The range of anticonvulsant action and acute toxicity of 5-[(Z)-(4-nitrobenzylidene)]-2-(thiazol-2-ylimino)-4-thiazolidinone

Abstract

The aim was to study the range of anticonvulsant action of 5-[(Z)-(4-nitrobenzylidene)]-2-(thiazol-2-ylimino)-4-thiazolidinone in experimental models of seizures with different pathogenesis and determine acute toxicity of this compound.
The experiments were performed on 115 white nonlinear male mice weighing 18–25 g. The neurotransmitter activity profile of 5-[(Z)-(4-nitrobenzylidene)]-2-(thiazol-2-ylamino)-4-thiazolidinone was determined in seizure models induced by thiosemicarbazide, strychnine, picrotoxin, camphor and caffeine. The test compound and reference drugs were administered intragastrically 30 min before intraperitoneal (thiosemicarbazide, camphor, caffeine) or intragastric administration (strychnine, picrotoxin) of the convulsant. Acute toxicity was determined by the express method of T. V. Pastushenko.
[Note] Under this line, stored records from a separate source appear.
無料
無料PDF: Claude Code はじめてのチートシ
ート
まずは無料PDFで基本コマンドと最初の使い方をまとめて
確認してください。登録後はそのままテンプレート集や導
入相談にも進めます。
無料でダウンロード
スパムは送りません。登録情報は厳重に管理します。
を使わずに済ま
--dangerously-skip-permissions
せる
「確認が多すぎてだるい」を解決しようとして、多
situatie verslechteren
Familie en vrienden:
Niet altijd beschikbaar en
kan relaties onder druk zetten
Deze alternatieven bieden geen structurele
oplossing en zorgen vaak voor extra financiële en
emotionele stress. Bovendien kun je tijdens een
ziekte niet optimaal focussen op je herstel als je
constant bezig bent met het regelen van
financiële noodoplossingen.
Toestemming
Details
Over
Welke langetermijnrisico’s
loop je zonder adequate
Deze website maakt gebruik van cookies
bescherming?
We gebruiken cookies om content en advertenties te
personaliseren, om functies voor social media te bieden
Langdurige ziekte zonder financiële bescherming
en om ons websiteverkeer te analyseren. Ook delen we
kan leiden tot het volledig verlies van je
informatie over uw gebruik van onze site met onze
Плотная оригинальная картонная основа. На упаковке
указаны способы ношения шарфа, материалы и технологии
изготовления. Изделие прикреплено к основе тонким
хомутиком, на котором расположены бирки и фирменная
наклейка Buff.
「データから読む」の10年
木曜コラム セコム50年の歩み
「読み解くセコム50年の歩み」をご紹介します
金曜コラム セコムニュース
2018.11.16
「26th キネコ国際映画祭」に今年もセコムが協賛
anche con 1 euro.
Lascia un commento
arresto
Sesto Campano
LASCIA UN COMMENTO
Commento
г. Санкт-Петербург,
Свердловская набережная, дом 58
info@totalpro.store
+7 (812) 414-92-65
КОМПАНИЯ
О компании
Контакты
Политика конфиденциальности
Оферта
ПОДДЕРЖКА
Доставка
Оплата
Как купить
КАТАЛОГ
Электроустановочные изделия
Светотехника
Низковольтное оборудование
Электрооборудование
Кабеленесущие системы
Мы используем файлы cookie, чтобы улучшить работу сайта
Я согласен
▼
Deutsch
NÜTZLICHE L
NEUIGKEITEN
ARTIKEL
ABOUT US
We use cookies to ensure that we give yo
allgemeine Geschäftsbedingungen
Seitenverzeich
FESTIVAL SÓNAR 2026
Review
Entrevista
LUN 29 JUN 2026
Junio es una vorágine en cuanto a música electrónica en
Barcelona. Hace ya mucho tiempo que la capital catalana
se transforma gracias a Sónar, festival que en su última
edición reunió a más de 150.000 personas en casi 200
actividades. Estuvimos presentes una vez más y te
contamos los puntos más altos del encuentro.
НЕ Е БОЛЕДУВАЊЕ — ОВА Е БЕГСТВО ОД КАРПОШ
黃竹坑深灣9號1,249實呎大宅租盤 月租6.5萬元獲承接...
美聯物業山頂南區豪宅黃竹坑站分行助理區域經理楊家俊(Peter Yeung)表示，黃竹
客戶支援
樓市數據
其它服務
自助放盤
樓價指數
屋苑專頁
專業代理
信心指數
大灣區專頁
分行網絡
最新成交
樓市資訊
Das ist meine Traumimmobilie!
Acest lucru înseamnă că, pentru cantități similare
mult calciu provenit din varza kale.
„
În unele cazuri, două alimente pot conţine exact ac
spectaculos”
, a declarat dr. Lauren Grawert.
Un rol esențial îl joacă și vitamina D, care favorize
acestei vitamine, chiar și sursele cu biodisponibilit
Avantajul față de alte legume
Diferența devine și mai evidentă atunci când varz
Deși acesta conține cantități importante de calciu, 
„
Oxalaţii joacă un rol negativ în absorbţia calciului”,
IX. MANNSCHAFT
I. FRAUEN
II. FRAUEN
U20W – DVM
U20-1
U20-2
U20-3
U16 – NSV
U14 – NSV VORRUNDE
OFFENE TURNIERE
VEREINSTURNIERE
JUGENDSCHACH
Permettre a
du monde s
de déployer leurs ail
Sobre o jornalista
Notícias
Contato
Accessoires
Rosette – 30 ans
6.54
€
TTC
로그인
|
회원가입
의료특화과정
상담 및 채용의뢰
Pharmacological analysis has showed that 5-[(Z)-(4-nitrobenzylidene)]-2-(thiazol-2-ylamino)-4-thiazolidinone demonstrates moderate activity in the strychnine seizure model, which effect is exceeded the activity of glycine. This shows the possible effect of test compound on postsynaptic glycine receptors.
It was found that 5-[(Z)-(4-nitrobenzylidene)]-2-(thiazol-2-ylamino)-4-thiazolidinone demonstrated activity in caffeine-induced seizure model at the level of specific adenosine receptor agonist inosine. The results indicate a possible mechanism affecting adenosinergic processes. In the picrotoxin seizure model,
the test compound was active at the level of sodium valproate, which may be associated with the antagonism of the blockade of the GABA receptor channel. In seizure models induced by thiosemicarbazide and camphor 5-[(Z)-(4-nitrobenzylidene)]-2-(thiazol-2-ylamino)-4-thiazolidinone had not showed anticonvulsant effect. The test compound belongs to the V class of toxicity – practically non-toxic substances, since LD50 > 5000 mg/kg.
Thus, the results obtained indicate the feasibility of further pharmacological studies of 5-[(Z)-(4-nitrobenzylidene)]-2-(thiazol-2-ylamino)-4-thiazolidinone as a promising anticonvulsant with a polytropic mechanism of action and low toxicity.